• Document passage:

Drooker grew up in Manhattan's Stuyvesant Town, adjacent to the Lower East Side, which was then a working-class immigrant neighborhood with a tradition of left-wing political activism. He attended the Downtown Community School in Manhattan's East Village. Drooker developed an early interest in graphic arts and cartoons, particularly the woodcut novels of Frans Masereel and Lynd Ward and the underground comics of Robert Crumb.
After studying sculpture at Cooper Union, Drooker turned to poster art, creating flyers on local political issues while working as a tenant organizer. His images, done in a striking black-and-white style reminiscent of Masereel and other 1930s expressionist illustrators, were widely copied and reused by others—sometimes for unrelated purposes such as advertising concerts—and were popular enough that he could make a small income selling artwork on the street. During the 1980s, Drooker was further radicalized by his experiences with the police, due to their actions against squatters in the rapidly gentrifying Tompkins Square Park area and their increasing intolerance of unlicensed street artists and musicians.
His first published work appeared in leftist magazines such as the The Nation, The Progressive, and various underground publications such as Screw. His work would later be seen in such mainstream publications as The New York Times, Newsweek, and The Wall Street Journal; and his paintings would appear on dozens of covers of The New Yorker. When World War 3 Illustrated was founded by Seth Tobocman and Peter Kuper, who shared Drooker's political beliefs and graphic approach, Drooker became one of the magazine's co-editors and frequent contributors. Eventually he began to sell illustrations to more mainstream publications, and became more widely known as a cartoonist when his short story "L" appeared in Heavy Metal. "L", along with two other stories, made up his first graphic novel, Flood! A Novel in Pictures—a wordless, dream-like narrative of powerless citizens' struggles with authority in a rapidly deteriorating New York City—which won an American Book Award.

• Work task a:
In the passage about Drooker, what award did Flood! A Novel in Pictures win?

(Dataset entries)
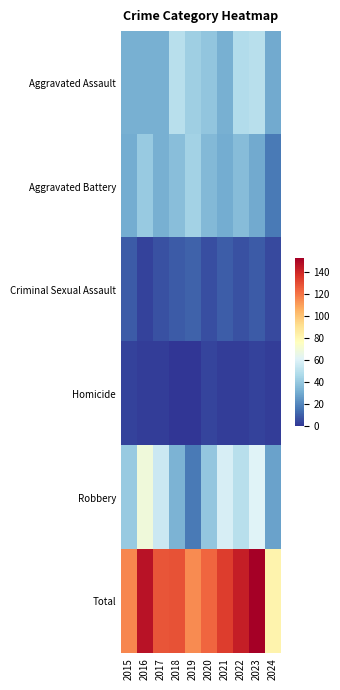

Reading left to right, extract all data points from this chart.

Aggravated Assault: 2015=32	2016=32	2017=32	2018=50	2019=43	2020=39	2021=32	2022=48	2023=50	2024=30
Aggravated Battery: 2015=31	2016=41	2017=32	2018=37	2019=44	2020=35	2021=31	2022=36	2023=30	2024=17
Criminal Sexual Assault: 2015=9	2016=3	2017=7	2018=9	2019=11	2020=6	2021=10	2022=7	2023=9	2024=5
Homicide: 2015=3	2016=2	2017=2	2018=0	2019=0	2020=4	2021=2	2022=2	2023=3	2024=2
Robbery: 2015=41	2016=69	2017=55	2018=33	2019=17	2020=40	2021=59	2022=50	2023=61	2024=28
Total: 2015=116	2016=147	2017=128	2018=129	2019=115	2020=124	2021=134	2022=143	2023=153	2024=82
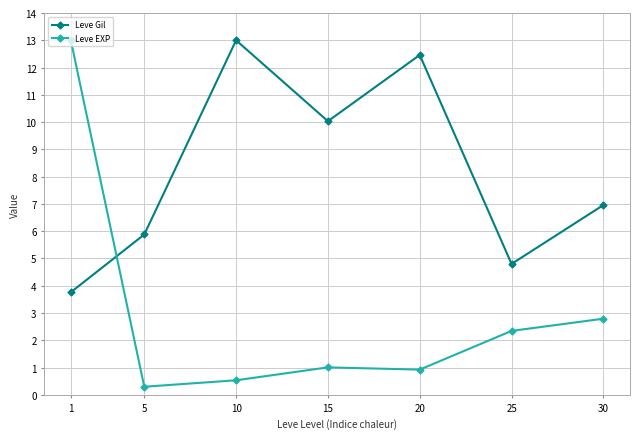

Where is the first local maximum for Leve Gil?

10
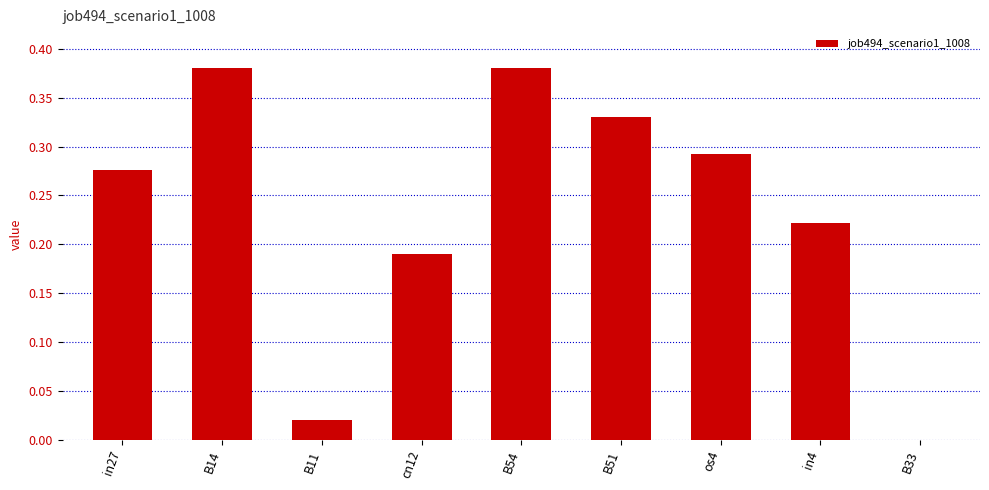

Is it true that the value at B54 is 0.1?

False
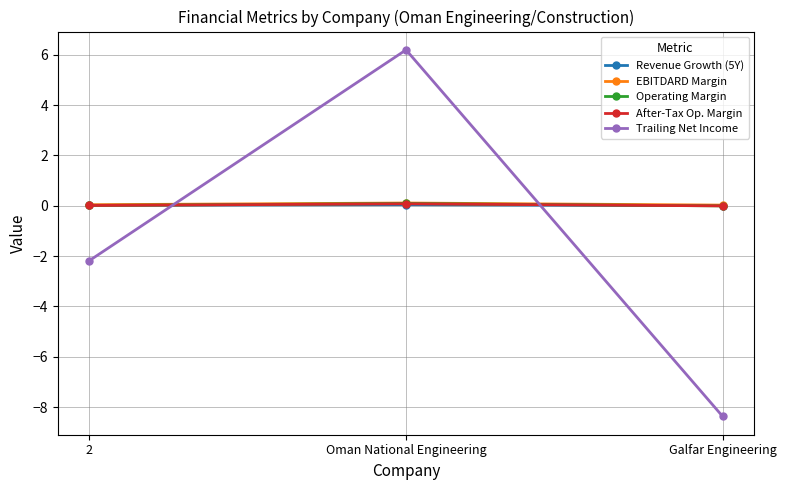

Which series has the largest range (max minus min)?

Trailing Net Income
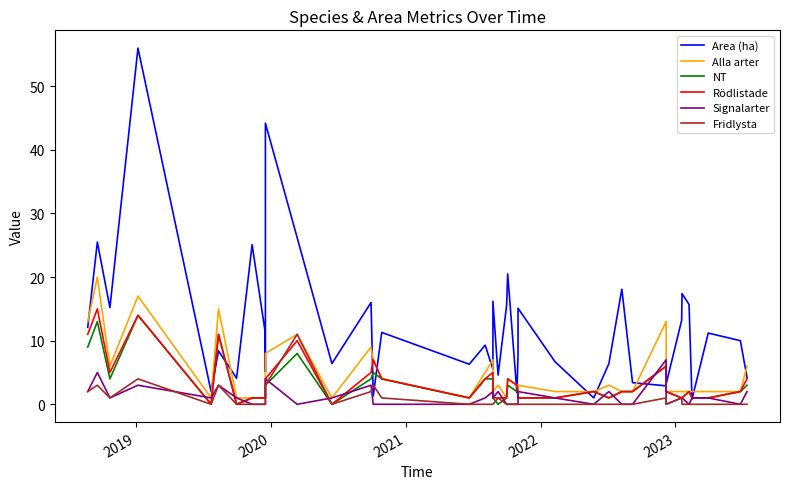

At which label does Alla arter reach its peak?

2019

• Work task b:
Swap "peak" for "maximum" in the rows, starting at the line containing "Trailing Net Income" and ending at the last row, and reproduce that span otherwise unchanged with the pictures left out.

• Your solution a:
An American Book Award.

• Your solution b:
Trailing Net Income

At which label does Alla arter reach its maximum?

2019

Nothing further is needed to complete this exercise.